A letter from Martha Gordon of Monmouth Oregon to the Statesman-Journal of Salem (Ore.), re-rendered as a poem:
As one survivor
of the Dust Bowl who
experienced the failure of one mistaken idea,
I am vitally afraid
of earth-shaking experiments.
Our experience with nukes,
you would think,
would rival that of
a child learning about fire
by getting burned.
Our wind power,
while not so fruitful
in this water-lush year,
is a “money in the bank” recourse
for the dry years predicted to come.
How can we justify more nukes
on our beautiful Columbia?
I was struck by Ms. Gordon’s (who must be well into her eighties if she remembers the dust bowl) artful arrangement of words in making her lyrical and somewhat mysterious statement about the vagaries of energy.
So it’s not pro-nuclear – or is it? Or is that even the point? Wind, nuclear, natural gas – she alludes to their power generating potential and, like the first person confronted with fire, finds them fearful, potentially hurtful or incomprehensible (“not so fruitful”). Her letter seems less an anti-nuclear, pro-wind piece than a warning against accepting the promethean gift of energy hastily.

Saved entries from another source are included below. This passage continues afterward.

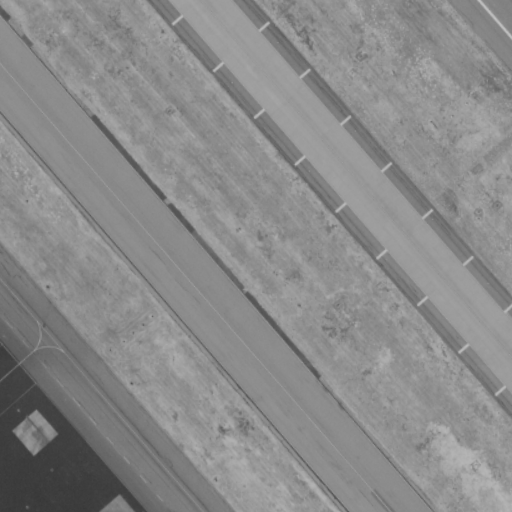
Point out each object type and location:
airport runway: (493, 20)
airport taxiway: (356, 176)
airport: (256, 256)
airport taxiway: (194, 288)
airport taxiway: (100, 396)
airport apron: (48, 452)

And she’s right in the particular case: if there are to be more nukes on the Columbia, they must be justified. I think it could be done – and it might be worth doing, worth justifying, though I haven’t heard of plans for nuclear build in Oregon (the Trojan plant there closed awhile ago). Regardless, Ms. Gordon’s words are wise and bracingly counterintuitive.